In the text about Himmler and Wolff, rewrite the paragraph that begins "After that, Himmler had the memo" as a brief list of its main facts.

Text shown ::
# # # # # # #

After that, Himmler had the memo delivered to him at field headquarters. He read it, said nothing, and requested that the author accompany him to Führer headquarters. During the trip in his Maybach car—quite an extraordinary automobile—that took about a half hour, he had several points explained further. He did not return the memo. Arriving at the barrier to the “Wolfsschanze,” Himmler said: “You can go for a swim, Wolff! I don’t need you anymore today!” This meant that he was to get out of the car; the Reichsführer wanted to present the memo himself and this was an intentional affront. Wolff had hoped to get back into Hitler’s awareness—Hitler usually eliminated people from his plans if he hadn’t seen them even for a short time. Himmler was obviously playing on that possibility. It was also a calculated humiliation to dismiss the Obergruppenführer in such a manner and even nastier in front of the
chauffeur. Besides the driver, the other witnesses were an adjutant and a police detective, who always accompanied the Reichsführer as his bodyguard. It had not even been six months since Wolff had privileged status to go through the gate almost daily. The guards knew him and now could see how he was obviously being shut out of the inner circle.

# # # # # # #

Dataset records ::
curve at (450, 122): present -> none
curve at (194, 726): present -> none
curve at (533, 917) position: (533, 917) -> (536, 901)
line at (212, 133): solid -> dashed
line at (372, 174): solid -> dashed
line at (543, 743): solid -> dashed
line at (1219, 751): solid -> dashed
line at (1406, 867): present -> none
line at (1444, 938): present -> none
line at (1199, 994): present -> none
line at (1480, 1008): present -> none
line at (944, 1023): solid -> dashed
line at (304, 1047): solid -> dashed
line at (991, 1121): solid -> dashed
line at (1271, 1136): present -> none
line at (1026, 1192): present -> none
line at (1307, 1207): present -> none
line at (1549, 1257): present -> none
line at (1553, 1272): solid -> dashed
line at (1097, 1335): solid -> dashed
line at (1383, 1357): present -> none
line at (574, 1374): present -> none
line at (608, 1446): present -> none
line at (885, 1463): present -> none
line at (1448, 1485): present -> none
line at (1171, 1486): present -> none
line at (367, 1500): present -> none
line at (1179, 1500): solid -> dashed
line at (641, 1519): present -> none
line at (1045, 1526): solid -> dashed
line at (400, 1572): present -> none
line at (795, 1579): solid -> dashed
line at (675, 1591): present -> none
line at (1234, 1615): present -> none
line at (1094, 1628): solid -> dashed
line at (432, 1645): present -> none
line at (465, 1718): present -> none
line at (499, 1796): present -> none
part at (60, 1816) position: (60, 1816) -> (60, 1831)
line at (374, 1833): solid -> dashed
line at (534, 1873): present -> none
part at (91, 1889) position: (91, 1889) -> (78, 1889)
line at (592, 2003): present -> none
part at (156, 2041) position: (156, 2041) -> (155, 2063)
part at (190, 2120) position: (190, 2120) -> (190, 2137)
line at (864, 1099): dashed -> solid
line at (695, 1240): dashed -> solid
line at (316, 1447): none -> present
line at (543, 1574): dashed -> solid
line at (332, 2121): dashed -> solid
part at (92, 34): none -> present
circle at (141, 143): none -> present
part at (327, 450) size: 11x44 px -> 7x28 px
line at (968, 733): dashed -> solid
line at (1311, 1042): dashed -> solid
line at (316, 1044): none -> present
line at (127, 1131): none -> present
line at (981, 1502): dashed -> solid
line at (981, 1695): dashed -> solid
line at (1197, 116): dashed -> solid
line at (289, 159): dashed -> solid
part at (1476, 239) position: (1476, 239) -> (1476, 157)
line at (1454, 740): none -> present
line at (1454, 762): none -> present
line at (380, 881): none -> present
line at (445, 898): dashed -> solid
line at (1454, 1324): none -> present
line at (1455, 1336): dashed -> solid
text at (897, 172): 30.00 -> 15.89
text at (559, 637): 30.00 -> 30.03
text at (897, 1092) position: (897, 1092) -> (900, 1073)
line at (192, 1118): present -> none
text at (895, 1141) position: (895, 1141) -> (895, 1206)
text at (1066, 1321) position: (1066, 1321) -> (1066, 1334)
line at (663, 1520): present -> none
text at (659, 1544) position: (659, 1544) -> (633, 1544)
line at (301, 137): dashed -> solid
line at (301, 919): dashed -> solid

# # # # # # #

Solution to the exercise ::
- Himmler had the memo delivered to him at field headquarters, read it without comment, and asked its author, Wolff, to ride with him to Führer headquarters.
- During the roughly half-hour trip in his Maybach, Himmler had several points explained but kept the memo.
- At the barrier to the "Wolfsschanze," he dismissed Wolff ("You can go for a swim, Wolff!") so that he could present the memo to Hitler himself, a deliberate affront.
- Wolff had hoped to regain Hitler's attention, since Hitler tended to drop people from his plans if he didn't see them for even a short time, and Himmler was exploiting this.
- The dismissal was a calculated humiliation, made worse because it happened in front of the chauffeur, an adjutant and a police detective who served as Himmler's bodyguard.
- Less than six months earlier, Wolff had passed through that gate almost daily, and the guards who knew him could now see that he was being shut out of the inner circle.